Food-seeking behavior is mediated by Fos-expressing neuronal ensembles formed at first learning in rats



Neuronal ensembles in the infralimbic cortex (IL) develop after prolonged food self- administration training. However, rats demonstrate evidence of learning the food self- administration response as early as day 1, with responding quickly increasing to asymptotic levels. Since the contribution of individual brain regions to task performance shifts over the course of training, it remains unclear whether IL ensembles are gradually formed and refined over the course of extensive operant training, or if functionally- relevant ensembles might be recruited and formed as early as the initial acquisition of food self-administration behavior. Here, we aimed to determine the role of IL ensembles at the earliest possible point after demonstrable learning of a response-outcome association. We first allowed rats to lever press for palatable food pellets and stopped training rats once their behavior evidenced the response-outcome association (learners). We compared their food-seeking behavior and neuronal activation (Fos protein expression) to similarly trained rats that did not form this association (non- learners). Learners had greater food-seeking behavior and neuronal activation within the medial prefrontal cortex (mPFC), suggesting that mPFC subregions might encode initial food self-administration memories. To test the functional relevance of mPFC Fos- expressing ensembles to subsequent food seeking, we tested region-wide inactivation of the IL using muscimol+baclofen and neuronal ensemble-specific ablation using the Daun02 inactivation procedure. Both region-wide inactivation and ensemble-specific inactivation of the IL significantly decreased food seeking. These data suggest that IL neuronal ensembles form during initial learning of food self-administration behavior, and furthermore, that these ensembles play a functional role in food-seeking.

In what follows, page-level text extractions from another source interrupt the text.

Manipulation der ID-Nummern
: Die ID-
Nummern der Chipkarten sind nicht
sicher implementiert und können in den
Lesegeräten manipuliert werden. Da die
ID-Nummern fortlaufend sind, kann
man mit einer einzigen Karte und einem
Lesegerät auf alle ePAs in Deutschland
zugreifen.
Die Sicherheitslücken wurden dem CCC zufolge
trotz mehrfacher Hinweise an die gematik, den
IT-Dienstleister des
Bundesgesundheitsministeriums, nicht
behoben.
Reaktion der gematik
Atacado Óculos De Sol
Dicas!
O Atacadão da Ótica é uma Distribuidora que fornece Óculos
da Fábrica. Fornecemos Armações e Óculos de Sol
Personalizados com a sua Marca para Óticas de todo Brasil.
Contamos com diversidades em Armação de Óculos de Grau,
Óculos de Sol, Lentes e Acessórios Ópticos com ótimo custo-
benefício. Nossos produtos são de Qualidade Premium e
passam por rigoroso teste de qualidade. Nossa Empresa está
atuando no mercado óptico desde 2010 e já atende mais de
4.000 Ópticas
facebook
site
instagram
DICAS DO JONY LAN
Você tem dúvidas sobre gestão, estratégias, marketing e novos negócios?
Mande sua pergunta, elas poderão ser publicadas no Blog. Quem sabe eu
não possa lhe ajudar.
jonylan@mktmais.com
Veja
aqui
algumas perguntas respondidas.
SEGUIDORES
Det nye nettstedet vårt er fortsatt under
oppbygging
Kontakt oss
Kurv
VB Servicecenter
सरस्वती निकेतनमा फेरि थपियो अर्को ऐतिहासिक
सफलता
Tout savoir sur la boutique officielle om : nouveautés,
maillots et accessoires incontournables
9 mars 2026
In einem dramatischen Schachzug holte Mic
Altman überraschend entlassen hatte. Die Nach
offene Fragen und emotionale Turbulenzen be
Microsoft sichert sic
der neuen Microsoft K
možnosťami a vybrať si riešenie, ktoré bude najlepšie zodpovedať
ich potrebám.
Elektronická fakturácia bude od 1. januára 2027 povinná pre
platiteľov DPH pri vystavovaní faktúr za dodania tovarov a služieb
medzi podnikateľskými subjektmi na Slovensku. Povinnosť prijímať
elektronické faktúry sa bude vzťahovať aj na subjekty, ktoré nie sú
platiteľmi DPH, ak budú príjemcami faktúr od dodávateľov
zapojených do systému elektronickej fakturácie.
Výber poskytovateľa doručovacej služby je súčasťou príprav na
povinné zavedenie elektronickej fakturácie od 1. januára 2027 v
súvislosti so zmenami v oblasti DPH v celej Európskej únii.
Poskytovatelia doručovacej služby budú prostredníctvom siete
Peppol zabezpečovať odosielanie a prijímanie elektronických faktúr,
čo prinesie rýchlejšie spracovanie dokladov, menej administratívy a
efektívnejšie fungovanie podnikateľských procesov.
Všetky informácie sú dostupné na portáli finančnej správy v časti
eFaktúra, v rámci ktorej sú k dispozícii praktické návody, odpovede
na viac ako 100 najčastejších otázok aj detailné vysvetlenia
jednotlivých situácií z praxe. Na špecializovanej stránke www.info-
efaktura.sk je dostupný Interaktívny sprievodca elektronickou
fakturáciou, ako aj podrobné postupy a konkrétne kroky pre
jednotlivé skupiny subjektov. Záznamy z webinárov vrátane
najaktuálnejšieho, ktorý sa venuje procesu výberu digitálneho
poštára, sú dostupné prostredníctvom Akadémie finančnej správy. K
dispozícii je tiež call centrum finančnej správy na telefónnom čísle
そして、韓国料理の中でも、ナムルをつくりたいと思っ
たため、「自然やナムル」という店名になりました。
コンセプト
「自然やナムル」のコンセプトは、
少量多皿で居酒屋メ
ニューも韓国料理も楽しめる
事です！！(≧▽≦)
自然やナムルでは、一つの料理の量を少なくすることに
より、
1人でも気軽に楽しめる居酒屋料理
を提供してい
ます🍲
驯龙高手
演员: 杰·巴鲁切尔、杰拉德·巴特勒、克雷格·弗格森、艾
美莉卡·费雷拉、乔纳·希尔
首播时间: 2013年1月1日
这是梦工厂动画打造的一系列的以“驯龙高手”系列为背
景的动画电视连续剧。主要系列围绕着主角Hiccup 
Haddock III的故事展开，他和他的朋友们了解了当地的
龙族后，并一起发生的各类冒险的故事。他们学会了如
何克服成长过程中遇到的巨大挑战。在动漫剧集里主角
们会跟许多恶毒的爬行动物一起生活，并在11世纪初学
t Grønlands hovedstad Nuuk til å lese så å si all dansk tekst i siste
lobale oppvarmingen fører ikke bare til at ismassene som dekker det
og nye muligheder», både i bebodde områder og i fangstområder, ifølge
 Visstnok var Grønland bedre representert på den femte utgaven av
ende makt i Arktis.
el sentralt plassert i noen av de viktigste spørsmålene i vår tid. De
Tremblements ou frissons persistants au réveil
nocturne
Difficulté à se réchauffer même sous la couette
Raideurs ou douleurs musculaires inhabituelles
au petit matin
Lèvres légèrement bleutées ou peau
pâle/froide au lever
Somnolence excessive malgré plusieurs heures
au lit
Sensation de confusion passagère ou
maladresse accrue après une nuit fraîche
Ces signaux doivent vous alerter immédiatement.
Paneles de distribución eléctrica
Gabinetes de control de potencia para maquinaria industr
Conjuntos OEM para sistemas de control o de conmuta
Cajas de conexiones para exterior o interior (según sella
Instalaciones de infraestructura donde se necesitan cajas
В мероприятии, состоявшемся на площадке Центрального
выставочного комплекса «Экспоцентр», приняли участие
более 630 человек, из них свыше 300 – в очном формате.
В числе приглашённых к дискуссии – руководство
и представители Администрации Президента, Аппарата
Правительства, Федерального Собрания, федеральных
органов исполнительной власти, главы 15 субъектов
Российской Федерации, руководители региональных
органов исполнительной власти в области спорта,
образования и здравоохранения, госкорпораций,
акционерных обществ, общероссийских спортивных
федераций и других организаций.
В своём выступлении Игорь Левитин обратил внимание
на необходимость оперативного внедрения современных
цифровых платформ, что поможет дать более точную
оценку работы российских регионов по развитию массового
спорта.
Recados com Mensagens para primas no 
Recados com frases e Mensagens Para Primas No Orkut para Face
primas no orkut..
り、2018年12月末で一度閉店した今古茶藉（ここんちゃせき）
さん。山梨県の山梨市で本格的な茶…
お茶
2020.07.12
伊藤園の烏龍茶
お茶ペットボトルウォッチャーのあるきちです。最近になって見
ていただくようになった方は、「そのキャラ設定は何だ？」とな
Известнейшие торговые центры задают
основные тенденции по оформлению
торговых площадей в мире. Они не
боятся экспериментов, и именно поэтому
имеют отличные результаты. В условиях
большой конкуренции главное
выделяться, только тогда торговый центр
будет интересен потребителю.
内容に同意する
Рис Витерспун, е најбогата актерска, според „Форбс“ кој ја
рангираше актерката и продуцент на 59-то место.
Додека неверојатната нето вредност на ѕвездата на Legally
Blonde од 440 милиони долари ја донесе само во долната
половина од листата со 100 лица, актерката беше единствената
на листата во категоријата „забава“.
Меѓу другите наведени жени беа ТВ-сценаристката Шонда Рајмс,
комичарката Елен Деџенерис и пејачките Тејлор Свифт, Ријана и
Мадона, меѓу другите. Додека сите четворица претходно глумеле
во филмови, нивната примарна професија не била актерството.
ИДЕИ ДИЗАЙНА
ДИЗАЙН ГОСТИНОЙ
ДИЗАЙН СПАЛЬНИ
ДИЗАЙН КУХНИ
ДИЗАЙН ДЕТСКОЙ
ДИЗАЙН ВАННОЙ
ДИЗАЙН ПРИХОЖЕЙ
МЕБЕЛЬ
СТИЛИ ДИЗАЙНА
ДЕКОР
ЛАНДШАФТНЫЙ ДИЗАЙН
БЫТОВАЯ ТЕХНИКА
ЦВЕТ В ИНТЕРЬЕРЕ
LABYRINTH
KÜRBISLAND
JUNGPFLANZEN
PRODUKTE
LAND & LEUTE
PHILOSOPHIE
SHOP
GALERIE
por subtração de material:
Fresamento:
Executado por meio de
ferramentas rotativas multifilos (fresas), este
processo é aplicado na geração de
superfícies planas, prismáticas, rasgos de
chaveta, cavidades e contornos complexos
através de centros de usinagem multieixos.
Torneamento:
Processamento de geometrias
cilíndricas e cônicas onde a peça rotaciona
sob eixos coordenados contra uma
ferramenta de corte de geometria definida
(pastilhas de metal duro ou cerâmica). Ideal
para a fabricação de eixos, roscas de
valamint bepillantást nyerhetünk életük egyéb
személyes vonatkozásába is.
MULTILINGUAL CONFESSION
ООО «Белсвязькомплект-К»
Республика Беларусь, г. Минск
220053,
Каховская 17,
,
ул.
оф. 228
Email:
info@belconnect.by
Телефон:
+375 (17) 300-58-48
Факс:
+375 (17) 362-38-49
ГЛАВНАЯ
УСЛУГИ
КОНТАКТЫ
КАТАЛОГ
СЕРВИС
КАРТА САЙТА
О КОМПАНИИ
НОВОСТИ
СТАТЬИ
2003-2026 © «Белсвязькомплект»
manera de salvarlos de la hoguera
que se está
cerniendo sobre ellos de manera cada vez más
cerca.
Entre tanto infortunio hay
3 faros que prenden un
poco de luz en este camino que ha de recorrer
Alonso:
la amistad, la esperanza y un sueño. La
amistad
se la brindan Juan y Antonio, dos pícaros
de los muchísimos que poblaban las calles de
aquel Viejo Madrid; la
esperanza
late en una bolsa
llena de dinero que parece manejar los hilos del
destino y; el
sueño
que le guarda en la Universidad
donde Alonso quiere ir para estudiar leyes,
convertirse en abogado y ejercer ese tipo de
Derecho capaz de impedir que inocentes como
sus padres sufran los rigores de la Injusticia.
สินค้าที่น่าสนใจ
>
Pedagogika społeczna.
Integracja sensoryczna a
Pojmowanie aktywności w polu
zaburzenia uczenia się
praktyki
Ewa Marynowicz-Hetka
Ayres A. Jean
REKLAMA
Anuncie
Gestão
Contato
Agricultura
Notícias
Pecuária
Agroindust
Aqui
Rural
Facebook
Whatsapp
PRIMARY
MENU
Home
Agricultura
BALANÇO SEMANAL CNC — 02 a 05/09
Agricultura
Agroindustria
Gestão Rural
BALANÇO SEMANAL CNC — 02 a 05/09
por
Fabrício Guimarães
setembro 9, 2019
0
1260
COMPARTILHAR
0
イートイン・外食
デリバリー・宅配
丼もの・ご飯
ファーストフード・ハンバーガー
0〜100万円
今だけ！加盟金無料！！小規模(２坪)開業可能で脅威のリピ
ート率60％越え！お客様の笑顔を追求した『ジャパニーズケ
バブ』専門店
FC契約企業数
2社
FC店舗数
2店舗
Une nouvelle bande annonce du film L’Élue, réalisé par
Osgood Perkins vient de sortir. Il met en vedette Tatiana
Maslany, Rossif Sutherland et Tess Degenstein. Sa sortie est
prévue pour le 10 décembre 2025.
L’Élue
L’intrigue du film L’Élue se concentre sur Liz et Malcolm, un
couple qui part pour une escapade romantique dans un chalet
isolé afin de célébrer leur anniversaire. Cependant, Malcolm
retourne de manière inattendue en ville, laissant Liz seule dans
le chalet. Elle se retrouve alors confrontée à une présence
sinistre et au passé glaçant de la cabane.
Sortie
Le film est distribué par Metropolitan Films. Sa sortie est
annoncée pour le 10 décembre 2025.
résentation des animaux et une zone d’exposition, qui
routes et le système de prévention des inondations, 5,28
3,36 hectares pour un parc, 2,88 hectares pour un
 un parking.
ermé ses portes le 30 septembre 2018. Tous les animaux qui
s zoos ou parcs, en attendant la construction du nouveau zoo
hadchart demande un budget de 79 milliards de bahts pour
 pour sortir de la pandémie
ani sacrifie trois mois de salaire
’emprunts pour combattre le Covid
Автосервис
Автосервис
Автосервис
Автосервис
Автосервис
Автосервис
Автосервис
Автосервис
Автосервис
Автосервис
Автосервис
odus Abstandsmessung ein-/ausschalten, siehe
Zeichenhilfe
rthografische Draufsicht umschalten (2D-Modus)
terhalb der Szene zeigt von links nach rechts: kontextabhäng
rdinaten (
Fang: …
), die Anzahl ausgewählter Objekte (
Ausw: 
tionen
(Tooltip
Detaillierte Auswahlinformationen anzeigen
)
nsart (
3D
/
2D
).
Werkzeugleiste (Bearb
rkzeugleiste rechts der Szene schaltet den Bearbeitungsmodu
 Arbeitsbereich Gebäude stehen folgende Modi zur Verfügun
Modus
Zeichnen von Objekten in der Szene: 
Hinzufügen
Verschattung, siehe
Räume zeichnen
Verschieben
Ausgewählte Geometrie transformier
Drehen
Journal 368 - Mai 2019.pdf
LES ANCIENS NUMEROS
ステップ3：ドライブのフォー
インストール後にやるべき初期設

Significance statement Neuronal ensembles within the infralimbic cortex (IL) play a causal role in mediating established food self-administration and food seeking. Here, we conducted region-wide and neuronal ensemble specific inactivation within the IL to determine whether IL neuronal ensembles are involved initial acquisition of food self-administration behavior. We demonstrate that neuronal ensembles within the IL control initial learning of food self-administration behavior.